Output the lines of data below as a JSON list of strings, with one string for each line and blank lines left out.

::: Raw data :::

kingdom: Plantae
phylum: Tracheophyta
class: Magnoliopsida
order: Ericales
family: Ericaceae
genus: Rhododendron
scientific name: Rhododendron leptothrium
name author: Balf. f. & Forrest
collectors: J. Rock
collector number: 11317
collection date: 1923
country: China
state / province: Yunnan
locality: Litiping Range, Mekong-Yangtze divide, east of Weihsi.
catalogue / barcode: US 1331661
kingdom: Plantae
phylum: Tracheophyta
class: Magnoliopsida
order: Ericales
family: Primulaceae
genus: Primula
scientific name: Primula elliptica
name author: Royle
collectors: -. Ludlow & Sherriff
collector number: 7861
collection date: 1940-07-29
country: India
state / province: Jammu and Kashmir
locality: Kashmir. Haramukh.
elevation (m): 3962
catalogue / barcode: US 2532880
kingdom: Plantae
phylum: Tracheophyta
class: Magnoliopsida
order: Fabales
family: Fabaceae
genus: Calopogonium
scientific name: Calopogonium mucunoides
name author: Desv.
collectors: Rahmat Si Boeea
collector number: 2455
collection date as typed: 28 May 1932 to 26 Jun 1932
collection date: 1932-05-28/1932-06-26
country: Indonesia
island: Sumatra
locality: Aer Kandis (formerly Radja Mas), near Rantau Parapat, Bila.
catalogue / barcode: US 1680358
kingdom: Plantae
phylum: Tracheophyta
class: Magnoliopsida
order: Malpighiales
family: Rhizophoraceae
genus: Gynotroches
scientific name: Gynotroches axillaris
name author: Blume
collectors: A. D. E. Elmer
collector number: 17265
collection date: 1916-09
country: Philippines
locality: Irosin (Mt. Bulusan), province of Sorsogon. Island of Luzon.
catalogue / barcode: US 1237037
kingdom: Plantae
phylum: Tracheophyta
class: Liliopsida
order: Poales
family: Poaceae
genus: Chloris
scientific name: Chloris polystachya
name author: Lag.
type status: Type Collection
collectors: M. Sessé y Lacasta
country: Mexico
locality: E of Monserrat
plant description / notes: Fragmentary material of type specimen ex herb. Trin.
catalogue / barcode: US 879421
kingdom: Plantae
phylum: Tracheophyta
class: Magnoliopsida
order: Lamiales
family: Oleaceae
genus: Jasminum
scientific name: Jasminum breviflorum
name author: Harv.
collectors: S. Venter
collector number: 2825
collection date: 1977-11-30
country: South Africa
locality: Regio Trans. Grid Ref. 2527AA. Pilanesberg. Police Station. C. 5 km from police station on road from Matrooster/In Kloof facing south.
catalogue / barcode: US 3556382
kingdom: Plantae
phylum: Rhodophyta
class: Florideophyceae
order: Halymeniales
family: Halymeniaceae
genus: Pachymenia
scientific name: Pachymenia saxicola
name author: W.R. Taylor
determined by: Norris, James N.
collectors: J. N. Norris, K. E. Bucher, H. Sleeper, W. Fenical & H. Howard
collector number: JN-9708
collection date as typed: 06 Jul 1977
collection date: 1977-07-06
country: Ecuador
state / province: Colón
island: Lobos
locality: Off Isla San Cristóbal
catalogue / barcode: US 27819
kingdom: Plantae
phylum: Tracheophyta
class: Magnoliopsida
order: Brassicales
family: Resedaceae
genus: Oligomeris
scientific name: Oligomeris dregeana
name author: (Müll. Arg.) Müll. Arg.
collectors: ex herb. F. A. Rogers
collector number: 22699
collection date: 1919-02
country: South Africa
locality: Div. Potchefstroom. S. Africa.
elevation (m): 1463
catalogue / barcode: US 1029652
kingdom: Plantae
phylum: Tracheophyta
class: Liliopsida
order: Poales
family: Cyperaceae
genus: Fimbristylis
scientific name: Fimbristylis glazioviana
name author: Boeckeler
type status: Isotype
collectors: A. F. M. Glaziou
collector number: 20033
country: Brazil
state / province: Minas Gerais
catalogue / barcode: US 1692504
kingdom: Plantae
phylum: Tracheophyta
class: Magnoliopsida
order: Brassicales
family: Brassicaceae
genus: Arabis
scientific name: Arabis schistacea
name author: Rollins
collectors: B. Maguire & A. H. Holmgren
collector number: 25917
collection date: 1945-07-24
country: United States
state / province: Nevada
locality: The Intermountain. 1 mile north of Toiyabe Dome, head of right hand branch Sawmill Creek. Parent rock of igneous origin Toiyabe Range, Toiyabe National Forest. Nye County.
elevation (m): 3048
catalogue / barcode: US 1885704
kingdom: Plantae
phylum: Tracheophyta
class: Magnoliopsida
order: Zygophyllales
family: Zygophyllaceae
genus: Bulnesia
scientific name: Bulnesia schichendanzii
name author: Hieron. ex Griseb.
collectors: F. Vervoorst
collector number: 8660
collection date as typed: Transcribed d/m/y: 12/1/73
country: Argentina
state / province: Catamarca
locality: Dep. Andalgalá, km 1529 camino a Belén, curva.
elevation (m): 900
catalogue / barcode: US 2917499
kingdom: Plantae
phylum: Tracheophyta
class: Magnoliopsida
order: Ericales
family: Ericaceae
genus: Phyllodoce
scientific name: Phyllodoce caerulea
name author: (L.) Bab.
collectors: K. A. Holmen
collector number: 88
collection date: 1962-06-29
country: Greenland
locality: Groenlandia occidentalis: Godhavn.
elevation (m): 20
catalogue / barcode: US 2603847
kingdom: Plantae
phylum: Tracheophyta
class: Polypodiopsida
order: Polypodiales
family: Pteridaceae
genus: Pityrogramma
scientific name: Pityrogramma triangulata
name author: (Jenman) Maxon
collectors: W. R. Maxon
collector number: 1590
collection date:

:::

Answer:
[
  "kingdom: Plantae",
  "phylum: Tracheophyta",
  "class: Magnoliopsida",
  "order: Ericales",
  "family: Ericaceae",
  "genus: Rhododendron",
  "scientific name: Rhododendron leptothrium",
  "name author: Balf. f. & Forrest",
  "collectors: J. Rock",
  "collector number: 11317",
  "collection date: 1923",
  "country: China",
  "state / province: Yunnan",
  "locality: Litiping Range, Mekong-Yangtze divide, east of Weihsi.",
  "catalogue / barcode: US 1331661",
  "kingdom: Plantae",
  "phylum: Tracheophyta",
  "class: Magnoliopsida",
  "order: Ericales",
  "family: Primulaceae",
  "genus: Primula",
  "scientific name: Primula elliptica",
  "name author: Royle",
  "collectors: -. Ludlow & Sherriff",
  "collector number: 7861",
  "collection date: 1940-07-29",
  "country: India",
  "state / province: Jammu and Kashmir",
  "locality: Kashmir. Haramukh.",
  "elevation (m): 3962",
  "catalogue / barcode: US 2532880",
  "kingdom: Plantae",
  "phylum: Tracheophyta",
  "class: Magnoliopsida",
  "order: Fabales",
  "family: Fabaceae",
  "genus: Calopogonium",
  "scientific name: Calopogonium mucunoides",
  "name author: Desv.",
  "collectors: Rahmat Si Boeea",
  "collector number: 2455",
  "collection date as typed: 28 May 1932 to 26 Jun 1932",
  "collection date: 1932-05-28/1932-06-26",
  "country: Indonesia",
  "island: Sumatra",
  "locality: Aer Kandis (formerly Radja Mas), near Rantau Parapat, Bila.",
  "catalogue / barcode: US 1680358",
  "kingdom: Plantae",
  "phylum: Tracheophyta",
  "class: Magnoliopsida",
  "order: Malpighiales",
  "family: Rhizophoraceae",
  "genus: Gynotroches",
  "scientific name: Gynotroches axillaris",
  "name author: Blume",
  "collectors: A. D. E. Elmer",
  "collector number: 17265",
  "collection date: 1916-09",
  "country: Philippines",
  "locality: Irosin (Mt. Bulusan), province of Sorsogon. Island of Luzon.",
  "catalogue / barcode: US 1237037",
  "kingdom: Plantae",
  "phylum: Tracheophyta",
  "class: Liliopsida",
  "order: Poales",
  "family: Poaceae",
  "genus: Chloris",
  "scientific name: Chloris polystachya",
  "name author: Lag.",
  "type status: Type Collection",
  "collectors: M. Sessé y Lacasta",
  "country: Mexico",
  "locality: E of Monserrat",
  "plant description / notes: Fragmentary material of type specimen ex herb. Trin.",
  "catalogue / barcode: US 879421",
  "kingdom: Plantae",
  "phylum: Tracheophyta",
  "class: Magnoliopsida",
  "order: Lamiales",
  "family: Oleaceae",
  "genus: Jasminum",
  "scientific name: Jasminum breviflorum",
  "name author: Harv.",
  "collectors: S. Venter",
  "collector number: 2825",
  "collection date: 1977-11-30",
  "country: South Africa",
  "locality: Regio Trans. Grid Ref. 2527AA. Pilanesberg. Police Station. C. 5 km from police station on road from Matrooster/In Kloof facing south.",
  "catalogue / barcode: US 3556382",
  "kingdom: Plantae",
  "phylum: Rhodophyta",
  "class: Florideophyceae",
  "order: Halymeniales",
  "family: Halymeniaceae",
  "genus: Pachymenia",
  "scientific name: Pachymenia saxicola",
  "name author: W.R. Taylor",
  "determined by: Norris, James N.",
  "collectors: J. N. Norris, K. E. Bucher, H. Sleeper, W. Fenical & H. Howard",
  "collector number: JN-9708",
  "collection date as typed: 06 Jul 1977",
  "collection date: 1977-07-06",
  "country: Ecuador",
  "state / province: Colón",
  "island: Lobos",
  "locality: Off Isla San Cristóbal",
  "catalogue / barcode: US 27819",
  "kingdom: Plantae",
  "phylum: Tracheophyta",
  "class: Magnoliopsida",
  "order: Brassicales",
  "family: Resedaceae",
  "genus: Oligomeris",
  "scientific name: Oligomeris dregeana",
  "name author: (Müll. Arg.) Müll. Arg.",
  "collectors: ex herb. F. A. Rogers",
  "collector number: 22699",
  "collection date: 1919-02",
  "country: South Africa",
  "locality: Div. Potchefstroom. S. Africa.",
  "elevation (m): 1463",
  "catalogue / barcode: US 1029652",
  "kingdom: Plantae",
  "phylum: Tracheophyta",
  "class: Liliopsida",
  "order: Poales",
  "family: Cyperaceae",
  "genus: Fimbristylis",
  "scientific name: Fimbristylis glazioviana",
  "name author: Boeckeler",
  "type status: Isotype",
  "collectors: A. F. M. Glaziou",
  "collector number: 20033",
  "country: Brazil",
  "state / province: Minas Gerais",
  "catalogue / barcode: US 1692504",
  "kingdom: Plantae",
  "phylum: Tracheophyta",
  "class: Magnoliopsida",
  "order: Brassicales",
  "family: Brassicaceae",
  "genus: Arabis",
  "scientific name: Arabis schistacea",
  "name author: Rollins",
  "collectors: B. Maguire & A. H. Holmgren",
  "collector number: 25917",
  "collection date: 1945-07-24",
  "country: United States",
  "state / province: Nevada",
  "locality: The Intermountain. 1 mile north of Toiyabe Dome, head of right hand branch Sawmill Creek. Parent rock of igneous origin Toiyabe Range, Toiyabe National Forest. Nye County.",
  "elevation (m): 3048",
  "catalogue / barcode: US 1885704",
  "kingdom: Plantae",
  "phylum: Tracheophyta",
  "class: Magnoliopsida",
  "order: Zygophyllales",
  "family: Zygophyllaceae",
  "genus: Bulnesia",
  "scientific name: Bulnesia schichendanzii",
  "name author: Hieron. ex Griseb.",
  "collectors: F. Vervoorst",
  "collector number: 8660",
  "collection date as typed: Transcribed d/m/y: 12/1/73",
  "country: Argentina",
  "state / province: Catamarca",
  "locality: Dep. Andalgalá, km 1529 camino a Belén, curva.",
  "elevation (m): 900",
  "catalogue / barcode: US 2917499",
  "kingdom: Plantae",
  "phylum: Tracheophyta",
  "class: Magnoliopsida",
  "order: Ericales",
  "family: Ericaceae",
  "genus: Phyllodoce",
  "scientific name: Phyllodoce caerulea",
  "name author: (L.) Bab.",
  "collectors: K. A. Holmen",
  "collector number: 88",
  "collection date: 1962-06-29",
  "country: Greenland",
  "locality: Groenlandia occidentalis: Godhavn.",
  "elevation (m): 20",
  "catalogue / barcode: US 2603847",
  "kingdom: Plantae",
  "phylum: Tracheophyta",
  "class: Polypodiopsida",
  "order: Polypodiales",
  "family: Pteridaceae",
  "genus: Pityrogramma",
  "scientific name: Pityrogramma triangulata",
  "name author: (Jenman) Maxon",
  "collectors: W. R. Maxon",
  "collector number: 1590",
  "collection date:"
]